• [EXCERPTED TEXT]
-------

Understanding a proof about Riemannian metrics in three dimensions always being diagonalizable

Question

I've recently been working through Deturck's and Yang's Existence of elastic deformations with prescribed principal strains. First and formost, I'm interested in it's proof that Riemannian metrics can in three dimensions always be diagonalized, that is, we can always find an atlas of coordinate functions so that the metric components become $g_{i j} = 0$ for $i \neq j$ when represented with regards to this metric, but I have some trouble fully understanding it.

Now the general idea of the proof is to choose some orthonormal frames $\{\overline{e_1}, \overline{e_2}, \overline{e_3}\}$ of vector fields on $M$, a corresponding dual basis $\{\overline{\omega}^1, \overline{\omega}^2, \overline{\omega}^3\}$ of one-forms (which he calls the reference frame), and solving them for a set of coordinate functions $\{x^1, x^2, x^3\}$ in which the metric becomes diagonal, with the dual coframe $\{\omega^1, \omega^2, \omega^3\}$.

Now a large part of the proof comes down to some tedious but simple calculations involving the Frobenius theorem, the structure equations and some other fundamental constructs, but it's the final step of the proof that I cannot wrap my head around so far and that I'm hoping someone can explain to me. I hope it suffices to only reproduce the final part of the proof aswell as an outline of the preliminary steps of the proof here; if anyone shall require more of the proof, feel free to let me know.

Now let, as mentioned above, $\omega^i, i = 1, 2, 3$ be the orthonormal coframe to the desired coordinate functions $(x^1, x^2, x^3)$ to which our metric becomes diagonal of which we want to show the existence. The first major step in the proof is that they show it's an equivalent condition for the existence of such a coframe $\omega^i$ with the property that the corresponding frame diagonalizes the metric is that

$$\omega^1 \wedge \omega^2 \wedge \omega_2^1 = 0, \omega^1 \wedge \omega^3 \wedge \omega_3^1 = 0, \omega^2 \wedge \omega^3 \wedge \omega_3^2 = 0 \tag{1} $$

where $\omega_i^j$ is the connection form.

-------

• [MATERIAL PROVIDED]

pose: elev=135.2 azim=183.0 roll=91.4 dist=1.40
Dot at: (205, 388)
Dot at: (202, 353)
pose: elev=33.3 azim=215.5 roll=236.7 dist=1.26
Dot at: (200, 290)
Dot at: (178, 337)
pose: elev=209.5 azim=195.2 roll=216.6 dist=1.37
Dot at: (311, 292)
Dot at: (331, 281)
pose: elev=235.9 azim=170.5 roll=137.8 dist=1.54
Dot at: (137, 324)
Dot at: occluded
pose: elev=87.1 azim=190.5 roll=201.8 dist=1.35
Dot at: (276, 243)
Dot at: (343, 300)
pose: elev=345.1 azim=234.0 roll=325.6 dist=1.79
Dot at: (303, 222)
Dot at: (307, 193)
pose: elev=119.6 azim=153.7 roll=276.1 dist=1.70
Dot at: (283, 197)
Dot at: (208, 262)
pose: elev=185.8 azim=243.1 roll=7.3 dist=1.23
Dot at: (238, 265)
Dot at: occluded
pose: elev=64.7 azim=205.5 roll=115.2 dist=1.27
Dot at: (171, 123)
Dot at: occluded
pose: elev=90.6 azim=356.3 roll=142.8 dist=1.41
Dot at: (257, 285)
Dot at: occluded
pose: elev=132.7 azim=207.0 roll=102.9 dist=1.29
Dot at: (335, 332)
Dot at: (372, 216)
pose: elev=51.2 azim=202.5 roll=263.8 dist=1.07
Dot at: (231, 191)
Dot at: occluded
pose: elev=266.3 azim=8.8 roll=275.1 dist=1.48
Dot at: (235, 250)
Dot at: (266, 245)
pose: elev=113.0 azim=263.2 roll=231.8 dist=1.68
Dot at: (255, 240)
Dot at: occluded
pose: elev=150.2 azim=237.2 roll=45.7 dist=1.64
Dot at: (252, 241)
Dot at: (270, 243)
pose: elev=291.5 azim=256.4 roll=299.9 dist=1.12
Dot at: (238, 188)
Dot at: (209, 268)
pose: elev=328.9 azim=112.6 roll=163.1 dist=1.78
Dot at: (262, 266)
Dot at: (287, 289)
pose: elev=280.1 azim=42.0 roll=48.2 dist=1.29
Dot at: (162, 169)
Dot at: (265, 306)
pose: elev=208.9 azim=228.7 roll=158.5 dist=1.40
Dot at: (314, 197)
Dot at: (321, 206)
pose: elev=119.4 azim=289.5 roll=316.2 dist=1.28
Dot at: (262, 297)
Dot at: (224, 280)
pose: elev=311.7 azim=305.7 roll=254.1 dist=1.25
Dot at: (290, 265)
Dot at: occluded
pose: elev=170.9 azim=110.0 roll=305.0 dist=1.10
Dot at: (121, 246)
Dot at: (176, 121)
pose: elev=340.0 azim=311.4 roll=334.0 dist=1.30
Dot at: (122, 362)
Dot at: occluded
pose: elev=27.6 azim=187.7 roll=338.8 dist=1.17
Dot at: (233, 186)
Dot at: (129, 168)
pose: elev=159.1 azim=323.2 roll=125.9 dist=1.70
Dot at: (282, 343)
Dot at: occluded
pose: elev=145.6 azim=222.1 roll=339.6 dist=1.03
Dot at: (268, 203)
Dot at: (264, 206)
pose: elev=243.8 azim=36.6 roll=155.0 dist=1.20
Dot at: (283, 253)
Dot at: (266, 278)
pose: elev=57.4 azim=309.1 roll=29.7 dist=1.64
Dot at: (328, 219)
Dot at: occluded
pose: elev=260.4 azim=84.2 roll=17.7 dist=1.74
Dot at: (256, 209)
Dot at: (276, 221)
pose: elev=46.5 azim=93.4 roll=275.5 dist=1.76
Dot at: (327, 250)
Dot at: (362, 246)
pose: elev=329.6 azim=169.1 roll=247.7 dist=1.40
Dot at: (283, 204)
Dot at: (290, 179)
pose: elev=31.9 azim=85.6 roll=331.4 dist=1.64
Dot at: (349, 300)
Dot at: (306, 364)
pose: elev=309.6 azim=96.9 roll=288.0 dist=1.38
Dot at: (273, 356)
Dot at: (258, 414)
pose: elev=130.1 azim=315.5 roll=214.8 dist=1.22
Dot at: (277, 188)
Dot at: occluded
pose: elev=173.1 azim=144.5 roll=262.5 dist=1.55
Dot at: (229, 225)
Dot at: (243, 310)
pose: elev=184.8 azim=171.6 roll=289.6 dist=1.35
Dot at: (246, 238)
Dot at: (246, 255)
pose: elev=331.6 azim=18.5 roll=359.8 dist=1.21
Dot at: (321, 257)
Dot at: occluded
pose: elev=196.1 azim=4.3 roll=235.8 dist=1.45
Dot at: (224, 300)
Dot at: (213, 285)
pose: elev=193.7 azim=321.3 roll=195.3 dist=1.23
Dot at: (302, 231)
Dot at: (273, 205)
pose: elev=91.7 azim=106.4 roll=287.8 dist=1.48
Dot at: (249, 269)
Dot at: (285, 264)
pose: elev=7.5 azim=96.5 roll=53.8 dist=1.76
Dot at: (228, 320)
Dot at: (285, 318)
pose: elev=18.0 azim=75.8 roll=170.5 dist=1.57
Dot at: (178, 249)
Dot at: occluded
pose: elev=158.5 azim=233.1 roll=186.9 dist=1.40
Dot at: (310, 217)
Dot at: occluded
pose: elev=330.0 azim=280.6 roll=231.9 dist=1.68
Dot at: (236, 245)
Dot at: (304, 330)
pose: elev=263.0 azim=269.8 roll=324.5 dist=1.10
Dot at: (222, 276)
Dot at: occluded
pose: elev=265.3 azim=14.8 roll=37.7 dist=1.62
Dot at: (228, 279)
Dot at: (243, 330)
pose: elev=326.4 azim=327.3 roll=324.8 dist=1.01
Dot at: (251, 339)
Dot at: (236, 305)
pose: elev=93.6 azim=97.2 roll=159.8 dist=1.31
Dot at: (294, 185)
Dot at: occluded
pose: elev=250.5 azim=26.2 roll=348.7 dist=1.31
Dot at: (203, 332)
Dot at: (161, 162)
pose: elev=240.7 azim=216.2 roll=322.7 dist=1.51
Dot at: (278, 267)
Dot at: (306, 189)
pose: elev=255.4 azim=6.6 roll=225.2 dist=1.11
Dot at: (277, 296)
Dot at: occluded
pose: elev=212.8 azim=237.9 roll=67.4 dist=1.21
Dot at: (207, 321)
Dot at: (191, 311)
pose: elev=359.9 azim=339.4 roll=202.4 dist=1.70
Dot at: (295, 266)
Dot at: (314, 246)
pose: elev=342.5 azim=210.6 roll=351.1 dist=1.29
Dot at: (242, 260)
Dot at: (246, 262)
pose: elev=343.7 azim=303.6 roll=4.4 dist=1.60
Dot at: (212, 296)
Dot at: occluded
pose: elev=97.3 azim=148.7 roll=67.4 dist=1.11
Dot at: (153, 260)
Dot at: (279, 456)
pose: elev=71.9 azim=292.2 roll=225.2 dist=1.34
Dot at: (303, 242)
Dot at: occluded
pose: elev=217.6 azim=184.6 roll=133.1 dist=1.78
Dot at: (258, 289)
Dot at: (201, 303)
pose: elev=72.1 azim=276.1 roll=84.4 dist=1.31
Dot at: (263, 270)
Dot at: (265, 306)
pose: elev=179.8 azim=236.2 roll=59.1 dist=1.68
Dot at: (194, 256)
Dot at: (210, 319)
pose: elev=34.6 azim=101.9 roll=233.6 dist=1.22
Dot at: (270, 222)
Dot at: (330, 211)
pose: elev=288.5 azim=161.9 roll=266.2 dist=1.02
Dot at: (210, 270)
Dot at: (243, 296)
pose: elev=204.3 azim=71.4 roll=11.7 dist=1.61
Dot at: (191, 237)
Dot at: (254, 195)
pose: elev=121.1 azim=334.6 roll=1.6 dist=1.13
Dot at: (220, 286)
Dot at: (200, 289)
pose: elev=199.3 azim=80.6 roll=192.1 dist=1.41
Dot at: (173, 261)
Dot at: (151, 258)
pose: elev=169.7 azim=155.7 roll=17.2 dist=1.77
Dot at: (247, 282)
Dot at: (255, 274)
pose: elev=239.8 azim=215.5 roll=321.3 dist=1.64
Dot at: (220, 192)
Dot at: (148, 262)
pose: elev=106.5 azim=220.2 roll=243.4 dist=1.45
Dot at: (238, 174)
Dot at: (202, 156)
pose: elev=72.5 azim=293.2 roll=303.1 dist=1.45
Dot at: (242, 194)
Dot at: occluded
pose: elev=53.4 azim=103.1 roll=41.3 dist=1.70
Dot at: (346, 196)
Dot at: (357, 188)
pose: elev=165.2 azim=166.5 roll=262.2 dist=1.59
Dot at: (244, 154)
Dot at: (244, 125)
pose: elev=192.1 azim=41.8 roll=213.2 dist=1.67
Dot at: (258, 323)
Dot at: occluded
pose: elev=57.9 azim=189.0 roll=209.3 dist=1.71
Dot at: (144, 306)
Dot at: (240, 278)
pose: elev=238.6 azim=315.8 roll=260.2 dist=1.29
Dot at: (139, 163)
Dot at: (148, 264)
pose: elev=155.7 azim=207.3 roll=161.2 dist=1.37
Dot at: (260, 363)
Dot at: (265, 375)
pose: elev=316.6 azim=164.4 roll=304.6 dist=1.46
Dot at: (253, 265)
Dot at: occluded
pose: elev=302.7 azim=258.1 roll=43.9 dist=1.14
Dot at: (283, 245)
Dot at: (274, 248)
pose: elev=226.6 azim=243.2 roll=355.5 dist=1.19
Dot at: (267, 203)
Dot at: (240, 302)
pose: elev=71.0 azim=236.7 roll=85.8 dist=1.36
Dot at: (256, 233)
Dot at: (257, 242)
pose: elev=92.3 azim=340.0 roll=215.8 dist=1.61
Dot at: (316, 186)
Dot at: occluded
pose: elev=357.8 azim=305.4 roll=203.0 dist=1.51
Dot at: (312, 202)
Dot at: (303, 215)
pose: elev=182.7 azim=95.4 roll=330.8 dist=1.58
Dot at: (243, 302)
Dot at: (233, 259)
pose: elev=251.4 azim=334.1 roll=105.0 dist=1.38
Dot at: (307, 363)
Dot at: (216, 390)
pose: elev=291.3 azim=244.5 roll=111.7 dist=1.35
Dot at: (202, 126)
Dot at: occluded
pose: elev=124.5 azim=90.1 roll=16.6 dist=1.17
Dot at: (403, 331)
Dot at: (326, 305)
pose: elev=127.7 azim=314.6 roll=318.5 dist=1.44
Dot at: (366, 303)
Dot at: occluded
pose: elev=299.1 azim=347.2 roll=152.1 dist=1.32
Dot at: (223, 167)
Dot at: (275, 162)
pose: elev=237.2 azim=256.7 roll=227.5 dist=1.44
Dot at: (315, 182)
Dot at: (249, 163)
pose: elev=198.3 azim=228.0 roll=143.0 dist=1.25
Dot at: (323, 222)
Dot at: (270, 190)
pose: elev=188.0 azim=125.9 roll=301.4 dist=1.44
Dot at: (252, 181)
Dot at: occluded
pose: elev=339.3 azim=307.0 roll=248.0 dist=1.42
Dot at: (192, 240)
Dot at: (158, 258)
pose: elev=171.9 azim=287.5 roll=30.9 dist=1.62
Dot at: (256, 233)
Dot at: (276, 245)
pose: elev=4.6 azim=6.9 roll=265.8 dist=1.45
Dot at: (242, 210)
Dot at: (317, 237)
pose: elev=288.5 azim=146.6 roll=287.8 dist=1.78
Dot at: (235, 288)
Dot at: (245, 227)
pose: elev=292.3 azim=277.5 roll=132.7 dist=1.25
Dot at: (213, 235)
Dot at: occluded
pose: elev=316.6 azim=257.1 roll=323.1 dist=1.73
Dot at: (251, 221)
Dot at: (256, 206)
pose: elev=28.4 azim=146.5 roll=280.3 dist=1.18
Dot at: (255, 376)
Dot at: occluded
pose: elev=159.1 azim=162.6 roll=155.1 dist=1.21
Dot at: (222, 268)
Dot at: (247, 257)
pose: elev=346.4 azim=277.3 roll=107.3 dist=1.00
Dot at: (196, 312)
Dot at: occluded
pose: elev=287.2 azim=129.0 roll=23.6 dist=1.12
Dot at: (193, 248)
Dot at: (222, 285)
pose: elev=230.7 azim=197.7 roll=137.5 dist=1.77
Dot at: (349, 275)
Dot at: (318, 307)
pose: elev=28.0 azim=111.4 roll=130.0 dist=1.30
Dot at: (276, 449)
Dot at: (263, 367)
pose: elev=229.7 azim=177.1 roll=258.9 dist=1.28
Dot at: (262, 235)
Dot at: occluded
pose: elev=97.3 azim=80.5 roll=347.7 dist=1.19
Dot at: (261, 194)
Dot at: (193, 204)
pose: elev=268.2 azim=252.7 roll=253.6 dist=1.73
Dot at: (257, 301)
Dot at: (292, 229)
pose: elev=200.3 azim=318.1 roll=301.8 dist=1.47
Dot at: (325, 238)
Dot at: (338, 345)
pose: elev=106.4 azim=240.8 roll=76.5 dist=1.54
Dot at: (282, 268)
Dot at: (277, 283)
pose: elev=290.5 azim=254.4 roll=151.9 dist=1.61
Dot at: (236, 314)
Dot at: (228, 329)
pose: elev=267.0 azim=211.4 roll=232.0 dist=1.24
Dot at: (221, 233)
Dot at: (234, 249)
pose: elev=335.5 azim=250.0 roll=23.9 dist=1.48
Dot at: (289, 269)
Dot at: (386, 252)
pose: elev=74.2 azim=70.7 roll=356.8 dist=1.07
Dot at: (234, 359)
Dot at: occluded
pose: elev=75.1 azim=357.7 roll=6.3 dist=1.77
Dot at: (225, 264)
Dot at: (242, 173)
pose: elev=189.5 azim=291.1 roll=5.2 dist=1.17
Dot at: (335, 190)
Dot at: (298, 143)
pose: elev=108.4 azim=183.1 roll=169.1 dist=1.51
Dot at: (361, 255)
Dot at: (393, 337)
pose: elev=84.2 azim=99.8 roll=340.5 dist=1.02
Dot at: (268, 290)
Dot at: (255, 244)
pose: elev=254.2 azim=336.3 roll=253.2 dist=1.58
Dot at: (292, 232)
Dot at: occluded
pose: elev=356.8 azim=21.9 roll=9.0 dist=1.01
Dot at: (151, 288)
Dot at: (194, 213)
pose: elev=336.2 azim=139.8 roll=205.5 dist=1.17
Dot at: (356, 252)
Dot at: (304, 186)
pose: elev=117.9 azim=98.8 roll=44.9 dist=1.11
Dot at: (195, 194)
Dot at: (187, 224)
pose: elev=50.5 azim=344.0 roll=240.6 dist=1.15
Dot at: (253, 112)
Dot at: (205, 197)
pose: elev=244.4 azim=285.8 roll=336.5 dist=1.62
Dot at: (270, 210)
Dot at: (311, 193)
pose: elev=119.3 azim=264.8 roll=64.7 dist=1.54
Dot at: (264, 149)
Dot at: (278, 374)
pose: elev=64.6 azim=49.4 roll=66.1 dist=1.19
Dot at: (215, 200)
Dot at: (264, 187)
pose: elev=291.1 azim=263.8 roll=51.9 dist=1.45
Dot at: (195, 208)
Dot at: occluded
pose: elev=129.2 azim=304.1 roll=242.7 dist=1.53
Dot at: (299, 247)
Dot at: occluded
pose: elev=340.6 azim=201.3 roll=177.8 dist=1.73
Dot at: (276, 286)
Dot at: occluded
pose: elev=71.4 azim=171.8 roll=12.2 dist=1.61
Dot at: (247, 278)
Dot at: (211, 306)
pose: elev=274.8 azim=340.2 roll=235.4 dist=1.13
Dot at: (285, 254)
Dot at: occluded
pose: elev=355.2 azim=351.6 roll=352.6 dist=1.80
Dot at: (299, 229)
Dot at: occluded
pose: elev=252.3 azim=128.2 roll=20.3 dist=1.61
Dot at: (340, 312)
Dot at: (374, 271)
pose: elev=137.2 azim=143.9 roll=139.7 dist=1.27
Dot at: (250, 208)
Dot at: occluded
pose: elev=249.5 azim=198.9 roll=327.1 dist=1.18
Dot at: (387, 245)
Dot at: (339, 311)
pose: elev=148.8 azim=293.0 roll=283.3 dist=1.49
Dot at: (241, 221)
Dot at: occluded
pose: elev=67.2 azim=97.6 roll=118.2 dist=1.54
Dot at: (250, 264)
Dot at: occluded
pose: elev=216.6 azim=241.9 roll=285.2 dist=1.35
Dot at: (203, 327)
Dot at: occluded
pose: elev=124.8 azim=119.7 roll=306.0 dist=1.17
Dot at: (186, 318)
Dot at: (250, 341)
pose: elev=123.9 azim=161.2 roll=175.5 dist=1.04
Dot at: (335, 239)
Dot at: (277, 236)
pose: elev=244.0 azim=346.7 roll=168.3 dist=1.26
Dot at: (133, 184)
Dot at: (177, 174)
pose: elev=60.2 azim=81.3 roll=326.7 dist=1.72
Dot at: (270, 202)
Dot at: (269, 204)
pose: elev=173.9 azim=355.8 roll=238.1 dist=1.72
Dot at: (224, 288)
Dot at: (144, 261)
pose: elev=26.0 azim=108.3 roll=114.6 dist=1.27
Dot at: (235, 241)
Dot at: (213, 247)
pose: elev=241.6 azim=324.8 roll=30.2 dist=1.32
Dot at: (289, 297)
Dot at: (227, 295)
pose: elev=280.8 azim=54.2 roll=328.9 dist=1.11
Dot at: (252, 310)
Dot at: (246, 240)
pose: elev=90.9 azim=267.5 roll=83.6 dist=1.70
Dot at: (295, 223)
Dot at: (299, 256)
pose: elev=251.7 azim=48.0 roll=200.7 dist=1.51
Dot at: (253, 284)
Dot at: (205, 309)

-------

• [WRITTEN TASK]
Reproduce word for word the passage of the question on diagonalizing Riemannian metrics, from "Now a large" to "let me know.".

• [PROBLEM SOLUTION]
Now a large part of the proof comes down to some tedious but simple calculations involving the Frobenius theorem, the structure equations and some other fundamental constructs, but it's the final step of the proof that I cannot wrap my head around so far and that I'm hoping someone can explain to me. I hope it suffices to only reproduce the final part of the proof aswell as an outline of the preliminary steps of the proof here; if anyone shall require more of the proof, feel free to let me know.